Dépréciation de la roupie
Quel sera l’impact sur les prix des produits festifs ? «Rien qu’avec les taux de change qui sont majorés, on tâche de minimiser mais c’est pratiquement impossible. On est obligé de passer les frais additionnels sur les prix», poursuit Alain Fok Chak. Même son de cloche du côté de Pascal Tsin. «Forcément, il y aura une incidence sur les tarifs. Déjà, l’euro a augmenté par plus de 15 %. Maintenant, il faut y rajouter le fret», constate-t-il. Selon Hélène Boute, l’entreprise est en négociation permanente avec les fournisseurs pour tenter de maintenir des prix attrayants pour les consommateurs. Néanmoins, les éléments majorant les coûts de production, d’importation et de distribution se répercuteront inévitablement sur le Mauricien. «Et ce, sans compter le doublement de la taxe sur les boissons non-alcoolisées qui intervient à un moment tristement dur pour nous et les citoyens», confie-t-elle.
Face à ces facteurs internationaux, la note festive risque fort d’être salée cette année. Pour Claude Canabady, secrétaire général de la Consumers’ Eye Association, les prix des produits festifs vont certainement prendre l’ascenseur.

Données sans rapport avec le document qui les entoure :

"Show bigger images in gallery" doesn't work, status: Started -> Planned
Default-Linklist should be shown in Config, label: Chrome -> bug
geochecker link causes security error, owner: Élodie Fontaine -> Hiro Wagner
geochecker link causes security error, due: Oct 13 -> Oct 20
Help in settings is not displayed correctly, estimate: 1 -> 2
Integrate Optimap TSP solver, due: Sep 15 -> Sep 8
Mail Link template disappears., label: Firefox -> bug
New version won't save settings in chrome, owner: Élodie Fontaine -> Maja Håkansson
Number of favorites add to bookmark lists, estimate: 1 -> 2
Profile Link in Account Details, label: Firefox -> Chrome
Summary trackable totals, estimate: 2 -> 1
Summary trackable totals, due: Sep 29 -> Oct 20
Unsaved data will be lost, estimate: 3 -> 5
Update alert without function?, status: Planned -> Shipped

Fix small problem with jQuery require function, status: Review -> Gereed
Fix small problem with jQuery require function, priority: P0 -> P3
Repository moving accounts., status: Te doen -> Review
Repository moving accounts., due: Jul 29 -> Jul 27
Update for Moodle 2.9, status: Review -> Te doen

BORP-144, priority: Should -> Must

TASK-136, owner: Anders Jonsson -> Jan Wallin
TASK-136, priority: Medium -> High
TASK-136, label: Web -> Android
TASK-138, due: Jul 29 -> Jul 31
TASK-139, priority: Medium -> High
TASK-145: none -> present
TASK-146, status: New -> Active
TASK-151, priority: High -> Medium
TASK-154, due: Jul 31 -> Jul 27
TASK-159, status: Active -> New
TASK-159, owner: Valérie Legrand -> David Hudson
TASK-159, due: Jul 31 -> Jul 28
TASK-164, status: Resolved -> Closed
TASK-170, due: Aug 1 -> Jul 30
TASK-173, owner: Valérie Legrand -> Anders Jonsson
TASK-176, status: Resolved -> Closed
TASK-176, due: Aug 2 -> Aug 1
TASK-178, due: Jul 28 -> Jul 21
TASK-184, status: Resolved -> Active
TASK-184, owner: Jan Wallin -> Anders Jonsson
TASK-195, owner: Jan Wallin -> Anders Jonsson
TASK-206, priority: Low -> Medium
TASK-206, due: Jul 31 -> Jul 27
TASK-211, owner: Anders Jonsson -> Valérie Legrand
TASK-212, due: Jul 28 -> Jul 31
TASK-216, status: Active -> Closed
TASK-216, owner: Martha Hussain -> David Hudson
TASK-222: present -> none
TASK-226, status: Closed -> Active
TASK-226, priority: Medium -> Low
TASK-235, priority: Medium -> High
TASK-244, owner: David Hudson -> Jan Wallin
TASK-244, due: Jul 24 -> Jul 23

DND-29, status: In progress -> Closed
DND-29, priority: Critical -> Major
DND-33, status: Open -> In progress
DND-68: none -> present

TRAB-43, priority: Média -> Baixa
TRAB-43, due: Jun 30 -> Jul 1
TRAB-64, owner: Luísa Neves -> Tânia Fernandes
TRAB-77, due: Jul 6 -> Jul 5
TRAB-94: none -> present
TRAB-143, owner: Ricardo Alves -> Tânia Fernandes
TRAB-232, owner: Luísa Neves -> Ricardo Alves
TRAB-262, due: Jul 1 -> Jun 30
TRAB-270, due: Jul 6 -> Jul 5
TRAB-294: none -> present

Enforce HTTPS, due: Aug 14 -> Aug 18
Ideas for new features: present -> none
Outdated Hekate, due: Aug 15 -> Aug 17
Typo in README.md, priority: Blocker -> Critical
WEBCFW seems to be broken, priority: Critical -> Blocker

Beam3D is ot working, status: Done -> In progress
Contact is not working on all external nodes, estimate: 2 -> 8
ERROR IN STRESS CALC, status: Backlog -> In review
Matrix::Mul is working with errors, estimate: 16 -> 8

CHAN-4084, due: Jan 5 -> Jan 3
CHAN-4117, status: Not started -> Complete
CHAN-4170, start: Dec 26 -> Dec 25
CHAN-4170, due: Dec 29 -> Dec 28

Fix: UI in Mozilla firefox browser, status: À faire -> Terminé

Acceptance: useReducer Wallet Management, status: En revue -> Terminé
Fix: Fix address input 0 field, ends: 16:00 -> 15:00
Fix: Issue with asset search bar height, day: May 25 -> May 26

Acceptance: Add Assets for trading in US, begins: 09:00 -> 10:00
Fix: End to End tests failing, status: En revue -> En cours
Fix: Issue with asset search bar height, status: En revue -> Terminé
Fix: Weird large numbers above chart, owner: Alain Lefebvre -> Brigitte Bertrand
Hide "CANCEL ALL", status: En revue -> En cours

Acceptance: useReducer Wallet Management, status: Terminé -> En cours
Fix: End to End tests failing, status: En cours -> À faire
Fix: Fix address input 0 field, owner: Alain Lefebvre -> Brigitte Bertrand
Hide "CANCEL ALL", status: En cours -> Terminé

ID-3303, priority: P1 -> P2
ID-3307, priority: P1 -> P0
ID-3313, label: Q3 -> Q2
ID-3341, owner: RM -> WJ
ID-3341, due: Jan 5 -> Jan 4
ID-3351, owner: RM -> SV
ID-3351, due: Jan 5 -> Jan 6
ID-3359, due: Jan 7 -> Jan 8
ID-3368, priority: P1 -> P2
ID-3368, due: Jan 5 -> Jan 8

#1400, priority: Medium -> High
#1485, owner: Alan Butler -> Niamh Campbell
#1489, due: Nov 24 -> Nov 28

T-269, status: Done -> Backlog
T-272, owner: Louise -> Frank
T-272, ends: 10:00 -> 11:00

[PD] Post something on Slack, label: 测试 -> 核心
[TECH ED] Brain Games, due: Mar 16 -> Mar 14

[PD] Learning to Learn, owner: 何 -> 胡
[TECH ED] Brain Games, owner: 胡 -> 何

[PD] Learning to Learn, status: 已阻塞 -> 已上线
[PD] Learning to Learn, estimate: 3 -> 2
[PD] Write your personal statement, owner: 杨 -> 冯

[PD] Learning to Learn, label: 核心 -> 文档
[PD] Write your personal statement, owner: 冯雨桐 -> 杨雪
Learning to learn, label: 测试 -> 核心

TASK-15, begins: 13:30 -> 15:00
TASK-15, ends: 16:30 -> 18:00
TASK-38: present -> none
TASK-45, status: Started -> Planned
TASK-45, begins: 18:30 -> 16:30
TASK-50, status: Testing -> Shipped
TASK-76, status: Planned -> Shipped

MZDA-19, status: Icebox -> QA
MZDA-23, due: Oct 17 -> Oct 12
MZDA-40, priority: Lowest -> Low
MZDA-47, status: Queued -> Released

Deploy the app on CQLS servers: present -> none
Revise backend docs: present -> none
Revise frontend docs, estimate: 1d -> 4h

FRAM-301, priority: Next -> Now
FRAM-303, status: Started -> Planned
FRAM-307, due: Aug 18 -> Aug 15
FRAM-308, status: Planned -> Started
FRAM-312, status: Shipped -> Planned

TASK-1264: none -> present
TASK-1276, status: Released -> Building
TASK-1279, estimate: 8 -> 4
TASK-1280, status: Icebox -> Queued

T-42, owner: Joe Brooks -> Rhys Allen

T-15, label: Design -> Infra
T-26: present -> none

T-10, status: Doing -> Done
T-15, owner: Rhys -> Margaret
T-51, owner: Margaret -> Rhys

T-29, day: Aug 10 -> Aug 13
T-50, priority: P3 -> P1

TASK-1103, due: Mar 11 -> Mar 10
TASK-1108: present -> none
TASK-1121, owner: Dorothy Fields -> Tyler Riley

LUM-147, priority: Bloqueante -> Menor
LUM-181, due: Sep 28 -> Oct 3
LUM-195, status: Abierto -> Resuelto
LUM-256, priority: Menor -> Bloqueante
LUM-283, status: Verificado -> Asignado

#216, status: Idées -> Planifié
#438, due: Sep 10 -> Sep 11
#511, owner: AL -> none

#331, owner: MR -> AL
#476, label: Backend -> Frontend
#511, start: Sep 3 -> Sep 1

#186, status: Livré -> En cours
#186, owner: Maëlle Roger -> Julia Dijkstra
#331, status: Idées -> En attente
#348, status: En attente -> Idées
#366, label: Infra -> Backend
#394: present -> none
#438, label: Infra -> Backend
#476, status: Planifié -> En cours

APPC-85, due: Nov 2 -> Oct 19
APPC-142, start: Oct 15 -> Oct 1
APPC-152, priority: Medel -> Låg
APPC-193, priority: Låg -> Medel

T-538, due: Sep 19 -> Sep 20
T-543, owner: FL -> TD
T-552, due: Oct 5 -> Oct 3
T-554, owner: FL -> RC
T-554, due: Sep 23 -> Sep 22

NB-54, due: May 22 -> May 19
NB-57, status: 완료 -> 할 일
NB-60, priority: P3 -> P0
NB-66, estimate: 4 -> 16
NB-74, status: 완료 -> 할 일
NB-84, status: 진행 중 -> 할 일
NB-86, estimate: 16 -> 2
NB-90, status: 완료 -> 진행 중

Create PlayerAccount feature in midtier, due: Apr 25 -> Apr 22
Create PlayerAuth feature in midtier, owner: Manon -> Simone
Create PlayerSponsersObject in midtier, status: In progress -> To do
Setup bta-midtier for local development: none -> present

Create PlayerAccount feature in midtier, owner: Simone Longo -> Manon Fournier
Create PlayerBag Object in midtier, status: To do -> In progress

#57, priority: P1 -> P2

Selon lui, cela sera mis sur le dos de la dépréciation de la roupie vis-à-vis du dollar/livre sterling/ euro et l’augmentation du fret. «Ce sont des facteurs percutants à prendre en considération», précise-t-il. Cela dit, il confie sa préoccupation quant à une majoration pour plus de profitabilité. Claude Canabady est d’avis que malgré ce temps difficile lié au Covid-19 et une situation financière en déclin, les consommateurs dépenseront plus pendant la période festive. «Car pour les Mauriciens, il s’agit d’une fête de famille où l’on veut être généreux, une tradition. Ce sera comme tous les ans même s’il faudra se serrer la ceinture en janvier 2021», confie-t-il.
Jouets et pétarades toujours de la partie
La hotte du Père Noël ne désemplira pas cette année. Les jouets habituels et quelques nouveautés seront au rendez-vous. «Les jouets changent tout le temps. On a dû commander davantage en avance. On va normalement à des salons pour les choisir en début d’année avant l’approvisionnement», explique Pascal Tsin. De son côté, Alain Fok Chak a effectué ses commandes via catalogue et les supports existants pour des jouets qu’il connaît déjà. «Cette année, on n’a pas pu partir dans les usines avec lesquelles on travaille. Habituellement, on passe entre 15 et 21 jours en Chine pour les démonstrations, la performance et le rapport qualité-prix des jouets. On s’y est pris suffisamment tôt pour être sûr qu’il n’y ait pas de rupture.» En l’absence de grosses demandes de plusieurs pays pour les nouveaux jouets, les versions habituelles seront en rayon. «Leur élaboration nécessite des moules entre autres procédures de production. Puisque les fournisseurs ne peuvent être certains des tirages auprès des revendeurs, ils ne peuvent pas investir», ajoute notre interlocuteur. Quant aux pétarades, les versions habituelles seront disponibles sur le marché mauricien.